--- Directive 1 ---
Copy everything in the article about Ana Galana from "As if sent by" down to "pseudonym Ana Galana.".
--- Directive 2 ---
Answer these questions using the article about Ana Galana:
(a) How many members did Vieja Trova Santiaguera have?
(b) In which city did she open her tobacco shop and Lounge?
(c) Under what pseudonym is her historical novel signed?
--- Directive 3 ---
List every person the article about Ana Galana mentions by name, apart from Annette herself.

During the eighties, a period of the post-Franco cultural movement called La Movida, she coincided with figures of the stature of Carlos Saura, Paco Rabal and the filmmaker Pedro Almodóvar. Then, after becoming an artist manager, she met her husband, a Spanish singer and guitarist, with whom she returned to Germany and formed a tango duo that enjoyed success, performing throughout the country.

On this tour she met the Cuban group Vieja Trova Santiaguera: “They had five members and together they were 400 years old!” she remembers jokingly. Annette’s first trip to Cuba was at the initiative of this group of experienced musicians, who showed her the World of Tobacco, from planting the plant to making cigars.

“All of this touched my heart… I started bringing musical groups to Europe, but since cigar making fascinated me, I also organized cigar rolling events with different cigar rollers. I would never have imagined that tobacco would develop such power over me. A shaman from Colombia told me the other day: ‘tobacco selects its people.’ And it did it with me,” Ana Galana says.

Five years after that first trip to Cuba, Annette created her own brand of cigars: La Galana; Ten years later she opened her tobacco shop and Lounge in Cologne, Germany, and after two decades she published a historical novel on the subject.

La Galana: femininity and tobacco

 

Ana Galana first idea for the name of the brand was La Gala, after the name of his Representation Agency and inspired by Gala Dalí, whom she considers an example to follow for her role as muse and representative of the artistic genius Salvador Dalí. “A woman crazy enough to deal with a genius, but smart enough to turn that genius into a lot of money and international success,” she thinks.

But since La Gala was already a registered brand, she took a second option: La Galana. Annette, a lover of the Spanish language and culture, found potential in this word as a reflection of an elegant, good-looking woman: “It was exciting to give such a feminine name to a product that would be consumed mainly by men, although I still want to convince “many more women to be part of the art of cigar smoking and at the same time be proud of their femininity, independence and wisdom of life.”

The Cuba-Germany connection

As if sent by the magic that the Shaman referred to, one day a great aunt whom she did not know appeared in her life. The woman gave her a suitcase full of documents and letters from his ancestors; texts in which she discovered stories that inspired the plot of The Secret of the Cigar Queen, her historical novel signed under the pseudonym Ana Galana.

--- Given material ---
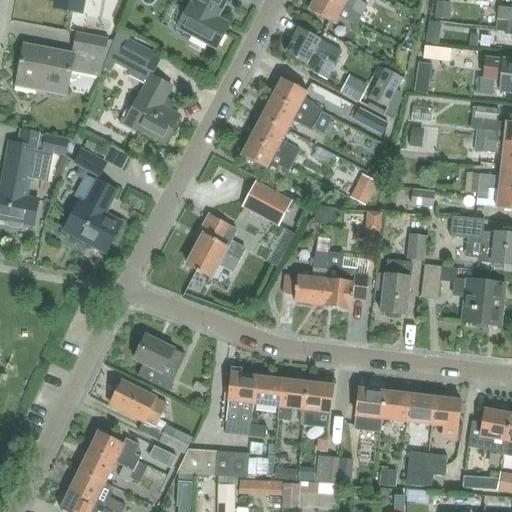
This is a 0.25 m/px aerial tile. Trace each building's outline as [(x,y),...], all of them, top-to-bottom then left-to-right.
[(55,0),(54,8),(81,13),(83,0),(55,0)] [(216,19),(226,0),(194,0),(192,6),(190,5),(177,29),(215,49),(227,25),(216,19)] [(362,16),(344,6),(331,0),(313,0),(307,11),(334,25),(338,18),(356,27),(362,16)] [(355,0),(331,0),(344,6),(362,16),(367,6),(355,0)] [(452,3),(436,1),(434,19),(450,20),(452,3)] [(511,9),(498,8),(497,20),(508,21),(511,21),(511,9)] [(506,33),(508,21),(497,20),(495,32),(506,33)] [(335,64),(341,53),(298,30),(285,55),(305,66),(304,68),(318,76),(327,60),(335,64)] [(153,73),(145,69),(153,52),(129,39),(130,36),(118,31),(103,68),(111,72),(115,64),(148,82),(151,77),(153,73)] [(113,41),(106,40),(75,34),(71,57),(23,47),(15,86),(65,95),(69,72),(98,78),(113,41)] [(469,35),(468,48),(476,48),(477,36),(469,35)] [(439,48),(425,46),(423,60),(437,62),(439,48)] [(484,78),(493,79),(492,91),(499,92),(499,91),(511,92),(511,61),(503,61),(502,63),(485,61),(484,78)] [(370,99),(386,108),(387,108),(402,79),(385,70),(370,99)] [(368,86),(348,75),(339,92),(359,103),(368,86)] [(173,102),(165,98),(171,87),(151,77),(148,82),(140,96),(138,95),(129,113),(126,111),(119,124),(135,132),(137,129),(165,144),(179,117),(168,112),(173,102)] [(281,80),(271,99),(296,113),(324,127),(323,128),(325,129),(332,118),(320,113),(322,109),(312,104),(303,99),(306,94),(281,80)] [(324,127),(296,113),(271,99),(261,119),(286,132),(292,122),(319,136),(323,128),(324,127)] [(382,120),(387,110),(367,101),(362,111),(382,120)] [(432,123),(433,110),(412,107),(411,120),(432,123)] [(483,132),(482,141),(502,143),(502,144),(511,145),(511,123),(504,123),(497,122),(498,116),(496,116),(497,111),(472,108),(470,130),(483,132)] [(281,141),(286,132),(261,119),(251,138),(294,161),(299,150),(281,141)] [(424,128),(411,127),(409,147),(422,148),(424,128)] [(66,157),(69,140),(21,131),(18,145),(9,143),(0,190),(0,220),(9,222),(8,225),(11,228),(19,230),(23,228),(24,225),(34,227),(40,199),(28,197),(31,180),(47,183),(53,155),(66,157)] [(361,157),(321,137),(319,142),(307,136),(299,152),(324,165),(330,153),(356,165),(361,157)] [(294,161),(251,138),(241,157),(266,170),(269,164),(278,169),(279,167),(288,172),(294,161)] [(511,167),(511,145),(502,144),(502,143),(482,141),(481,152),(501,154),(500,166),(511,167)] [(107,145),(101,156),(105,158),(103,161),(106,163),(121,170),(128,156),(107,145)] [(103,161),(81,149),(73,165),(98,179),(106,163),(103,161)] [(476,196),(477,185),(511,188),(511,167),(500,166),(498,177),(472,174),(470,195),(476,196)] [(377,183),(362,175),(349,198),(365,206),(377,183)] [(62,233),(77,241),(104,255),(121,223),(106,215),(118,192),(97,181),(85,203),(79,200),(62,233)] [(281,220),(291,202),(255,183),(246,201),(281,220)] [(511,210),(511,188),(477,185),(476,196),(475,207),(511,210)] [(435,192),(412,189),(410,205),(433,208),(435,192)] [(385,222),(388,204),(373,202),(371,221),(385,222)] [(316,207),(314,224),(332,227),(335,210),(316,207)] [(229,242),(235,231),(208,217),(198,235),(202,237),(186,266),(210,279),(218,264),(232,272),(244,251),(229,242)] [(483,220),(452,217),(449,236),(480,240),(477,262),(511,266),(511,234),(481,231),(483,220)] [(424,262),(427,241),(427,237),(409,235),(406,260),(424,262)] [(322,307),(329,242),(316,241),(312,278),(296,277),(293,303),(322,307)] [(331,243),(329,242),(322,307),(350,310),(351,301),(366,302),(369,275),(356,274),(357,270),(341,268),(342,256),(329,254),(331,243)] [(385,275),(383,275),(377,274),(375,291),(382,291),(379,313),(384,314),(383,316),(387,319),(396,320),(400,318),(400,315),(406,316),(412,264),(387,261),(385,275)] [(437,300),(441,268),(424,266),(421,298),(437,300)] [(504,285),(453,280),(451,297),(464,298),(461,322),(489,325),(490,317),(500,318),(504,285)] [(177,371),(184,356),(173,350),(174,349),(146,335),(133,360),(143,365),(138,377),(168,392),(174,380),(177,371)] [(253,405),(256,378),(231,375),(228,403),(224,435),(249,438),(250,426),(253,405)] [(279,408),(282,381),(256,378),(253,405),(278,408),(279,408)] [(304,411),(307,384),(282,381),(279,408),(278,408),(277,421),(291,422),(293,410),(304,411)] [(168,425),(159,420),(166,405),(122,383),(110,406),(142,422),(137,432),(184,455),(192,438),(167,426),(168,425)] [(307,384),(304,411),(302,427),(328,429),(332,387),(307,384)] [(380,420),(383,393),(358,390),(353,430),(379,433),(381,420),(380,420)] [(406,423),(409,396),(383,393),(380,420),(381,420),(406,423)] [(431,426),(434,399),(409,396),(406,423),(431,426)] [(460,402),(434,399),(431,426),(445,427),(444,437),(460,439),(462,427),(457,426),(460,402)] [(338,428),(348,428),(350,402),(339,402),(338,428)] [(502,455),(504,442),(509,415),(508,415),(508,410),(499,409),(496,413),(484,411),(481,424),(472,423),(467,448),(491,453),(502,455)] [(511,415),(511,416),(509,415),(504,442),(502,455),(511,456),(511,415)] [(250,426),(249,438),(265,440),(266,428),(250,426)] [(98,433),(90,449),(89,451),(114,464),(122,468),(133,473),(138,462),(140,459),(135,456),(139,447),(126,441),(123,446),(98,433)] [(199,474),(202,451),(189,450),(177,473),(179,473),(192,474),(199,474)] [(104,485),(114,464),(89,451),(78,472),(104,485)] [(214,475),(217,452),(202,451),(199,474),(214,475)] [(228,479),(231,453),(217,452),(214,475),(217,476),(217,479),(228,479)] [(248,454),(231,453),(228,479),(237,480),(237,477),(246,478),(248,454)] [(424,487),(428,455),(410,453),(406,486),(424,487)] [(165,460),(162,466),(169,470),(175,458),(167,455),(165,460)] [(446,457),(428,455),(424,487),(431,488),(433,476),(444,477),(446,457)] [(336,484),(338,460),(319,458),(316,482),(336,484)] [(337,484),(350,485),(352,462),(339,460),(337,484)] [(147,466),(138,462),(133,473),(122,468),(117,477),(128,483),(130,479),(139,484),(147,466)] [(285,481),(286,469),(276,468),(274,480),(285,481)] [(397,471),(381,469),(379,486),(395,488),(397,471)] [(75,480),(67,495),(93,508),(94,505),(107,511),(122,511),(125,507),(108,498),(113,488),(105,484),(104,485),(78,472),(75,480)] [(179,473),(178,481),(192,482),(192,474),(179,473)] [(487,478),(472,477),(471,491),(486,492),(487,478)] [(237,486),(237,480),(228,479),(217,479),(216,511),(234,511),(235,486),(237,486)] [(511,480),(503,479),(501,492),(511,492),(511,480)] [(189,511),(192,482),(178,481),(176,507),(179,507),(178,511),(189,511)] [(238,481),(238,496),(254,496),(254,482),(238,481)] [(299,509),(298,485),(283,484),(282,509),(299,509)] [(107,511),(94,505),(93,508),(67,495),(59,511),(61,511),(107,511)]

--- Task response 1 ---
As if sent by the magic that the Shaman referred to, one day a great aunt whom she did not know appeared in her life. The woman gave her a suitcase full of documents and letters from his ancestors; texts in which she discovered stories that inspired the plot of The Secret of the Cigar Queen, her historical novel signed under the pseudonym Ana Galana.

--- Task response 2 ---
(a) Five.
(b) Cologne, Germany.
(c) Ana Galana.

--- Task response 3 ---
Carlos Saura
Paco Rabal
Pedro Almodóvar
Gala Dalí
Salvador Dalí